Lastly we can scan Open Education Resources (OER).
Open Educational Resources Commons, https://www.oercommons.org/
MERLOT, http://www.merlot.org/merlot/index.htm
Curriki, http://www.curriki.org/
Sophia, https://www.sophia.org/
Jorum, http://www.jorum.ac.uk
Temoa, http://www.temoa.info/
MOOCS, iTunes, and OER provide us with examples of good practice, but do they help us with our question? Do they reveal a design pattern that is more than just ‘present and assess’.
It is the intrepid faculty developer and the enlightened instructional designer who would even care about this question – but it should be part of our discourse just as tools and quality rubrics are. It should be of interest to anyone who designs and develops his/her own learning resources.
I consider the Decision-Making scenario a design pattern. It has a basic repeatable structure.
Provide background information to the student
Pose a decision to be made by the students.
Provide resources that help the students inform their opinion.
Ask students to explain their decisions.
Ask the students to commit their decisions
Reveal the “expert’s” answer so that students can compare and contrast
This strategy will work across courses and across disciplines when higher order learning outcomes are desired.
https://lodestarlearn.wordpress.com/2014/11/30/decision-making-scenarios/
Instructional design patterns are nothing more than instructional strategies – but they differ in that they suggest templates that might be created to support faculty in their creation. “Recall prior knowledge” is an instructional strategy but it doesn’t recommend itself as a template.
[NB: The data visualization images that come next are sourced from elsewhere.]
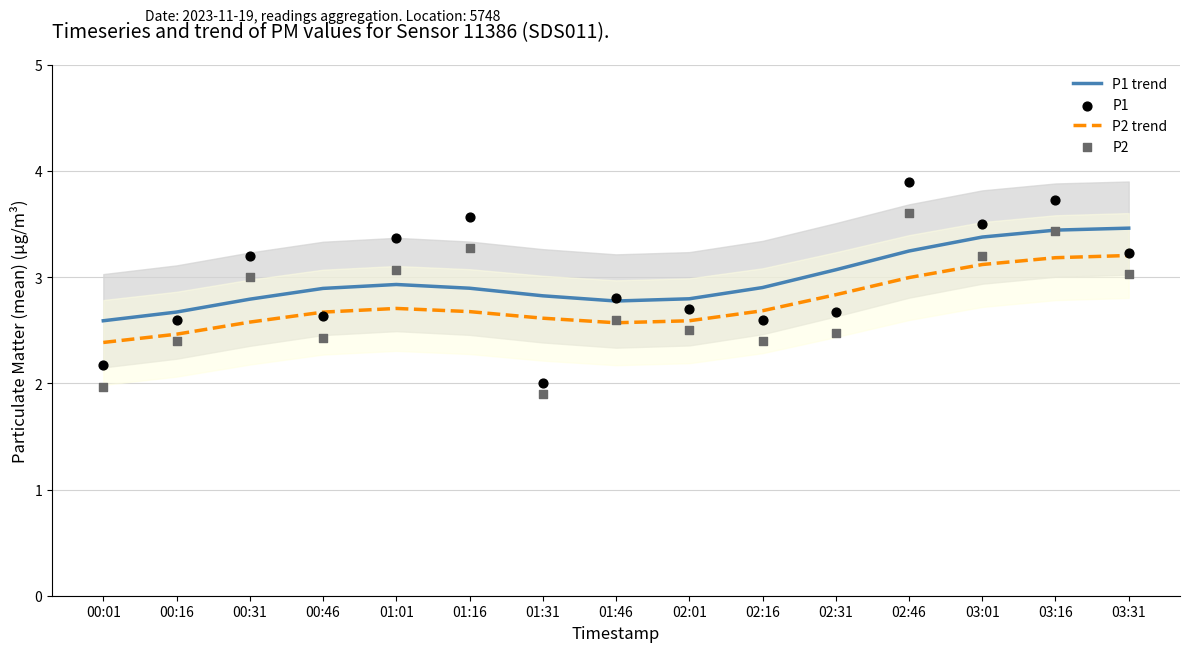

What are all the series names shown in the legend?

P1 trend, P2 trend, P1, P2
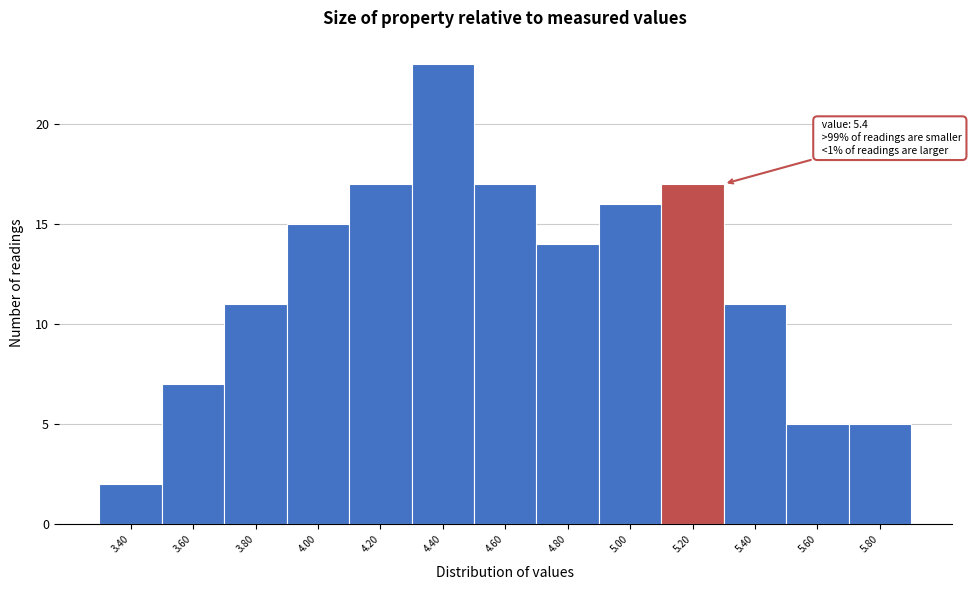

Reading right to left, list all the values displayed in this chart.

5	5	11	17	16	14	17	23	17	15	11	7	2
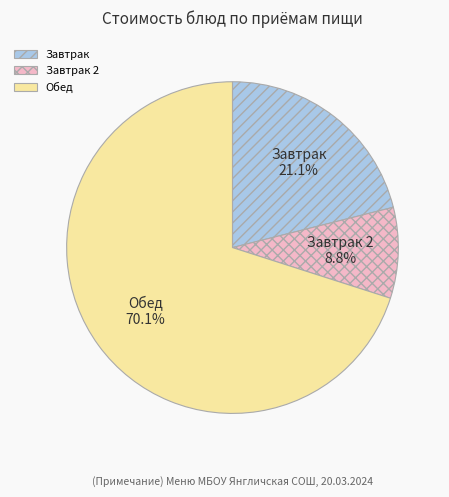

Is the sum of Обед and Завтрак greater than half?

Yes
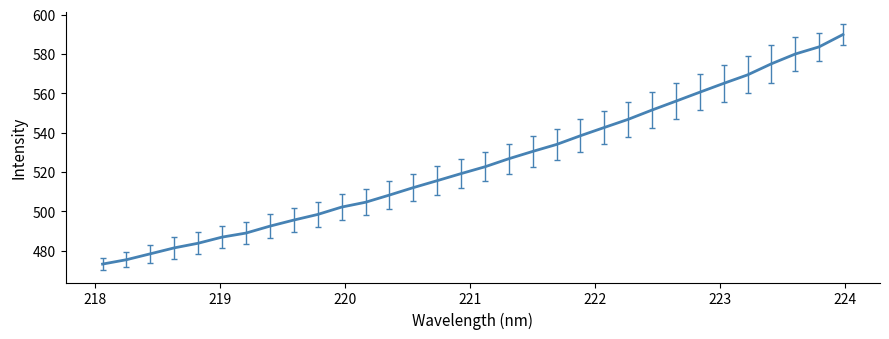

How many lines are shown in the chart?

1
It is simply a tactic that instructors use to help students connect new knowledge with old knowledge. Templates can outline the structure of a design pattern. A WebQuest template features a place to fill in introduction, task, process, links, evaluation and conclusion.
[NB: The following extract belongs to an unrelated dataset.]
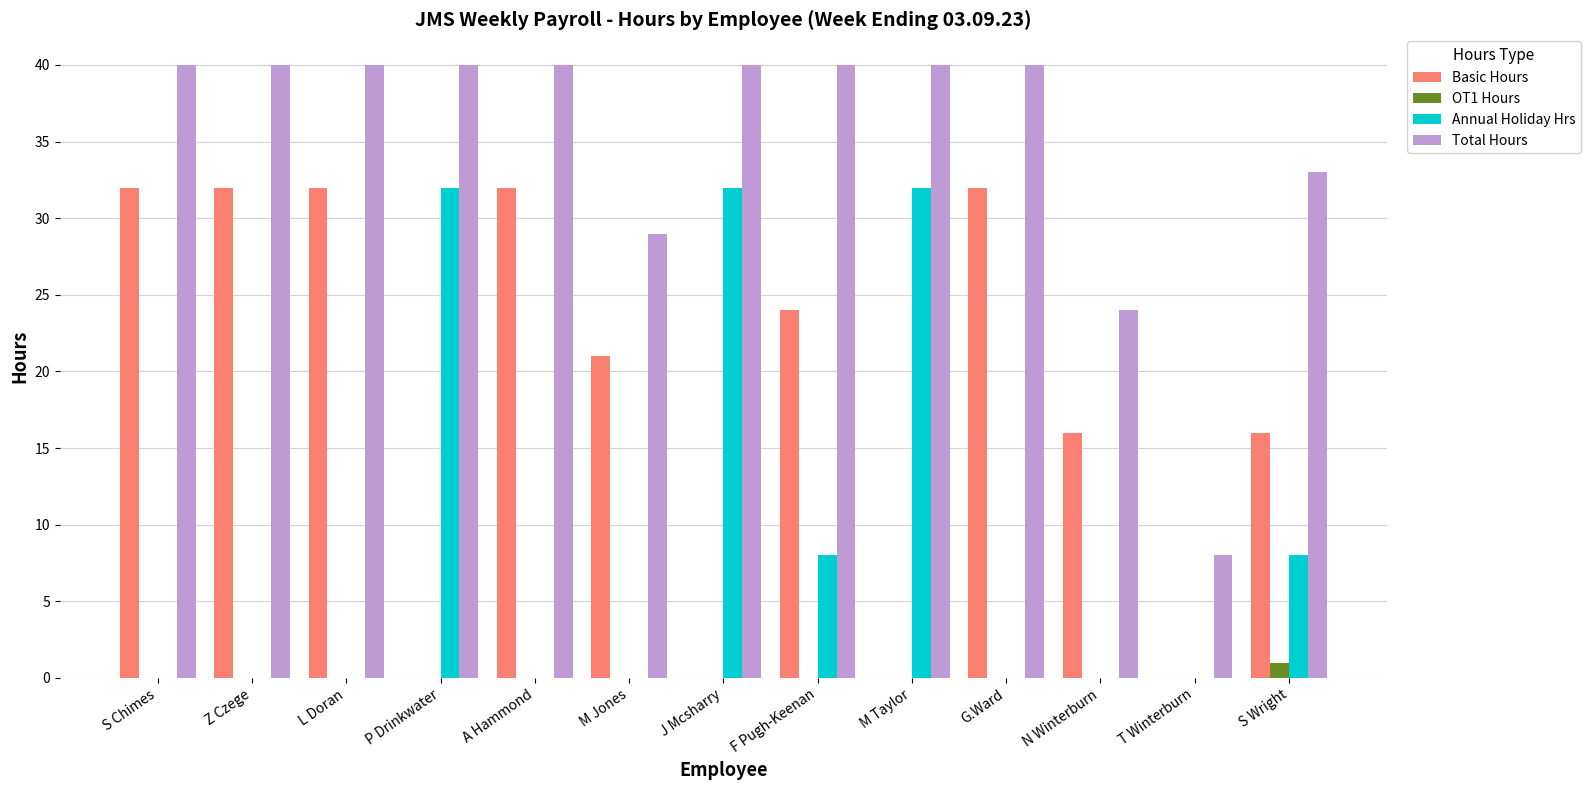

What are all the series names shown in the legend?

Basic Hours, OT1 Hours, Annual Holiday Hrs, Total Hours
Instructional design patterns can be a sequence of instructional events that increase the likelihood of a learning outcome.
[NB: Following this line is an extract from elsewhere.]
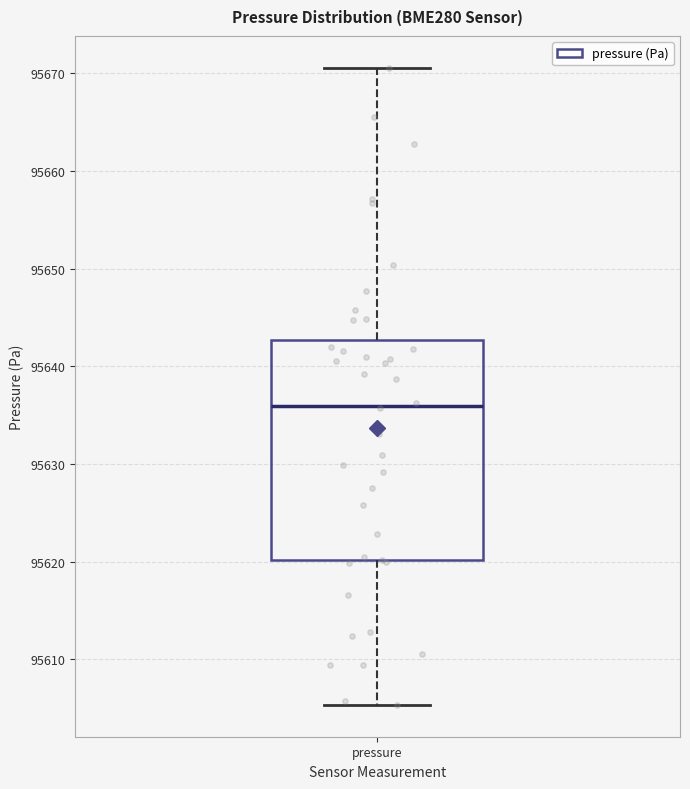

Transcribe this box plot: give where the median line is, the range the box spans, and where the two whiskers end, as read against the y-axis. The values are not printed on the chart, so give them approximately, as read against the axis.

median 95636, box 95620 to 95643, whiskers 95605 to 95671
The two Instructional Design Patterns that I am currently pondering are the ProblemQuest and the 3Di. I’ll briefly describe both, but will write a more detailed description in future posts.
The ProblemQuest is a derivative of the WebQuest. The ProblemQuest features a task, a process, and a set of links, but it differs in some important ways. The ProblemQuest is focused on a very specific problem. Students are given the task to solve the problem and a set of links that help them through various facets and stages of the problem. Students are not required to work in groups. Once they have committed their solution, other solutions, including that of the instructor, are revealed to them. ProblemQuests can be used effectively in various disciplines in higher education. They can be highly focused and brief.
The second Instructional Design Pattern benefits from a recent innovation in web-based technology. The template is called 3Di, which means Discover, Discuss and Decide. The innovation is called WebRTC.
In this pattern, students learn important background material to a case study, a problem, key concepts, whatever. This is the discovery phase. Students are presented with a decision to make. Before they make their decision, they discuss the information in real time with other members of their group. The discussion happens within the learning object. No extra chat, discussion forum or tool is required. The discussion is facilitated by WebRTC (Web Real-time Communication). Once students are informed by discovery and by the perspectives of other students, they commit their decisions.
The WebQuest, Decision Making Scenario, ProblemQuest and 3Di are all examples of an instructional design pattern. The definition and acceptance of these patterns will enrich faculty discourse about online learning and enable toolmakers to create templates that remove some of the heavy lifting on the part of faculty developers. The evolution of these templates can help lead online learning in new directions and provide richer experiences for students.
More to come. I’d love to hear about your instructional design pattern ideas.